= Short problem A =
In the listing, rework the lines starting with the line with "Who is higher" and going on through the line with "This screenshot has height=640, width=853.", replacing "snow-covered" with "snowcapped" and leaving all else unchanged.

= Selected extract =
────────────────────

Tuesday, August 25, 2009

Staying on Mission through Listening

The missional community is commissioned to continue to be the blessing to the world by befriending the disenfranchised, by modeling forgiveness and mercy, and by being a people who live out faith in the world. The missional example negates a life of faith withdrawing from the world, but it gives attention to the affect the Christian community can have on everyday life situations.

N.T.Wright refers to this when he wrote, “The way of the Christian witness is neither the way of quietest withdrawal, nor the way of Herodian compromise, not the way of angry militant zeal. It is the way of being in Christ, in the Spirit, at the place where the world is in pain, so that the healing love of God may be brought to bear at that point.”[1]

Listening opens up the community to hear and experience the pains of the world. Listening draws a missional community to the crossroads of pain and healing. In this setting, healing can work both ways — for the faith community as well as for those in the margins. The missional approach teaches that the relationships between believers and nonbelievers are reciprocal. “The gospel brings blessings to all, adherents and non-adherents a like.”[2] This was evident in the Celtic understanding of mission: “Sometimes the mission context serves not only as a theatre for adapting the presentation of Christianity; it also serves as a catalyst for recovering something essential and precious within Christianity.”[3] The preservation of nature and the importance of it were essentially recovered within Christianity through engaging with the lives of the Celtic people.

────────────────────

= Short problem B =
From the post on listening and mission, quote the passage starting with "Tuesday, August 25, 2009" and going on through "everyday life situations.".

= Source records =
────────────────────

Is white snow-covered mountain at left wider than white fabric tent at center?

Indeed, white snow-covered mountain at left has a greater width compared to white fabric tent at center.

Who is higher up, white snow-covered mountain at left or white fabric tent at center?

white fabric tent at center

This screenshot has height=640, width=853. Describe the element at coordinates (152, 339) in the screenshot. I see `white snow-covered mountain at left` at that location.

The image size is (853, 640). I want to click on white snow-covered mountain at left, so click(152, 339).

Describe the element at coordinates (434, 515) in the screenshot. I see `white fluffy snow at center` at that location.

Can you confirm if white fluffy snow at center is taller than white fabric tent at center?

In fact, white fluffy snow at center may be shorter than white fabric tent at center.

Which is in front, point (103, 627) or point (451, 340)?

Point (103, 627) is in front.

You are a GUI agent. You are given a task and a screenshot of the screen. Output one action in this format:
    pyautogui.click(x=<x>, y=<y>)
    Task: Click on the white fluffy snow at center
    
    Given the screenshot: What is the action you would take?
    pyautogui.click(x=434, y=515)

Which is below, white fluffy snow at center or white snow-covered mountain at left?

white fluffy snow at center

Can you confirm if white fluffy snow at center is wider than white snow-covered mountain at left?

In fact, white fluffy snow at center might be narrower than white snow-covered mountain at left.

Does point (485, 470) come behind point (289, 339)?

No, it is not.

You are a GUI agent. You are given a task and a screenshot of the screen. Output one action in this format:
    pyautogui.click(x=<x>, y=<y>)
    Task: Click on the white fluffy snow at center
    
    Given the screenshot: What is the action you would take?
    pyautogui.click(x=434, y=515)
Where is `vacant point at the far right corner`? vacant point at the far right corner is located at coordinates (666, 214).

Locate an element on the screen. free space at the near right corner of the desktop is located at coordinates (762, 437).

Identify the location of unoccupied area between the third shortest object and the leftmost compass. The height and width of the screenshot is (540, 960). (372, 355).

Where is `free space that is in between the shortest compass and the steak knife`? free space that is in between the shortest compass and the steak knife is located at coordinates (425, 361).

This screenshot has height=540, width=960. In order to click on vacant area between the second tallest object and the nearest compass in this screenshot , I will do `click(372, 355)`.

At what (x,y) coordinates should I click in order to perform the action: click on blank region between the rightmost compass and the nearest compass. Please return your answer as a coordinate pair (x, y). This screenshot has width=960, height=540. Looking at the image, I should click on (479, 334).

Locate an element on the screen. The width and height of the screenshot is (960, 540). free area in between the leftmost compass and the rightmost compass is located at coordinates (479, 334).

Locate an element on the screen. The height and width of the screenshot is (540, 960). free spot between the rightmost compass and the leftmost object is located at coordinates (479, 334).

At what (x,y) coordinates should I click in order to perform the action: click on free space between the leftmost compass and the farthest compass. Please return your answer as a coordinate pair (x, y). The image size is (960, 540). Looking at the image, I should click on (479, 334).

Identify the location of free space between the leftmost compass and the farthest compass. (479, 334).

────────────────────

= Full answer A =
Who is higher up, white snowcapped mountain at left or white fabric tent at center?

white fabric tent at center

This screenshot has height=640, width=853. Describe the element at coordinates (152, 339) in the screenshot. I see `white snowcapped mountain at left` at that location.

= Full answer B =
Tuesday, August 25, 2009

Staying on Mission through Listening

The missional community is commissioned to continue to be the blessing to the world by befriending the disenfranchised, by modeling forgiveness and mercy, and by being a people who live out faith in the world. The missional example negates a life of faith withdrawing from the world, but it gives attention to the affect the Christian community can have on everyday life situations.